Docs » Built-in alert conditions

Built-in alert conditions đź”—

When you create rules in detectors to specify conditions that trigger alerts, Splunk Infrastructure Monitoring provides a number of built-in conditions that detect common problem scenarios. Many of these alert conditions provide more powerful ways of monitoring signals than the standard practice of comparing a signal to a static threshold.

The following table summarizes the available built-in alert conditions. To learn more about each condition, select the name of the condition.

Condition

Description

Example

Static Threshold

Alert when a signal crosses a static threshold

Availability over the last day is below 99.9.

Heartbeat Check

Alert when a signal has stopped reporting for some time

Host-linux-001 has not reported for 15 minutes.

Resource Running Out

Detect when a signal is projected to reach a specified minimum or maximum value

disk_space_available is projected to decrease to zero within 24 hours. cpu.utilization is projected to reach 95 within 2 hours.

Outlier Detection

Alert when the signal from one data source differs from similar data sources

The number of logins in the last 10 minutes for this instance is 3 standard deviations lower than other instances in the same AWS availability zone.

Sudden Change

Alert when a signal is different from its normal behavior (based on mean of preceding window or percentile of preceding window)

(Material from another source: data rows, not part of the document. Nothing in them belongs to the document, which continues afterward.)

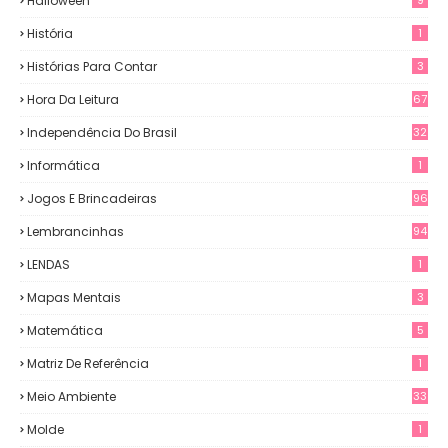
Halloween
História
1
Histórias Para Contar
3
Hora Da Leitura
67
Independência Do Brasil
32
Informática
1
Jogos E Brincadeiras
96
Lembrancinhas
94
LENDAS
1
Mapas Mentais
3
Matemática
5
Matriz De Referência
1
Meio Ambiente
33
Molde
1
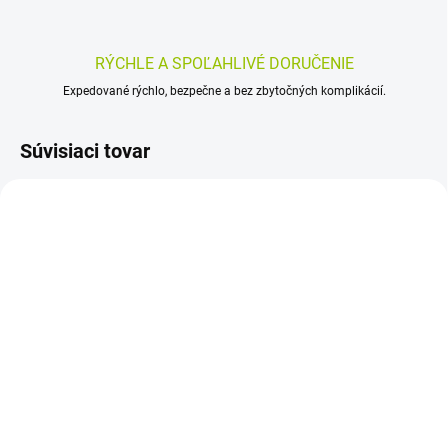
RÝCHLE A SPOĽAHLIVÉ DORUČENIE
Expedované rýchlo, bezpečne a bez zbytočných komplikácií.
Súvisiaci tovar
SKLADOM
SKLADOM
(>5 KS)
(>5 KS)
INSTI HIV Self Test
VITAMIN STATION
domáci test na HIV,
Rýchlotest Železo 1 set
rýchla detekcia 1ks
15,91 €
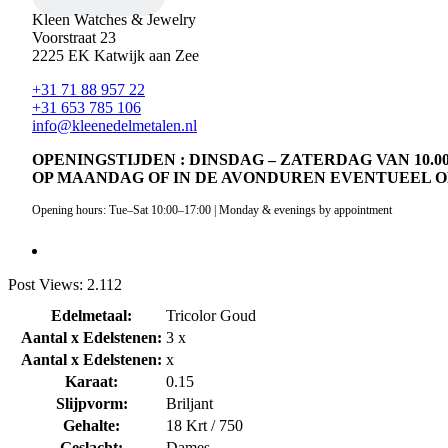
Kleen Watches & Jewelry
Voorstraat 23
2225 EK Katwijk aan Zee
+31 71 88 957 22
+31 653 785 106
info@kleenedelmetalen.nl
OPENINGSTIJDEN : DINSDAG – ZATERDAG VAN 10.00 
OP MAANDAG OF IN DE AVONDUREN EVENTUEEL O
Opening hours: Tue–Sat 10:00–17:00 | Monday & evenings by appointment
Post Views:
2.112
Edelmetaal:
Tricolor Goud
Aantal x Edelstenen:
3 x
Aantal x Edelstenen:
x
Karaat:
0.15
Slijpvorm:
Briljant
Gehalte:
18 Krt / 750
Geslacht:
Dames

All the values for cpu.utilization received in the last 15 minutes are at least 3 standard deviations higher than the mean of the preceding hour. All the values for latency received in the last 10 minutes are greater than 99% of the values of the preceding 1 hour.

Historical Anomaly

Alert when a signal differs by a specified amount when compared to similar periods in the past

The average number of logins in the last 2 hours is 3 standard deviations higher than the average for this same 2 hours last week.

Custom threshold

Alert when a signal crosses another signal, or when you want to specify compound conditions using AND and OR operators.

The value for cache_misses is above cache_hits OR the value for cache_misses_percent is above 10.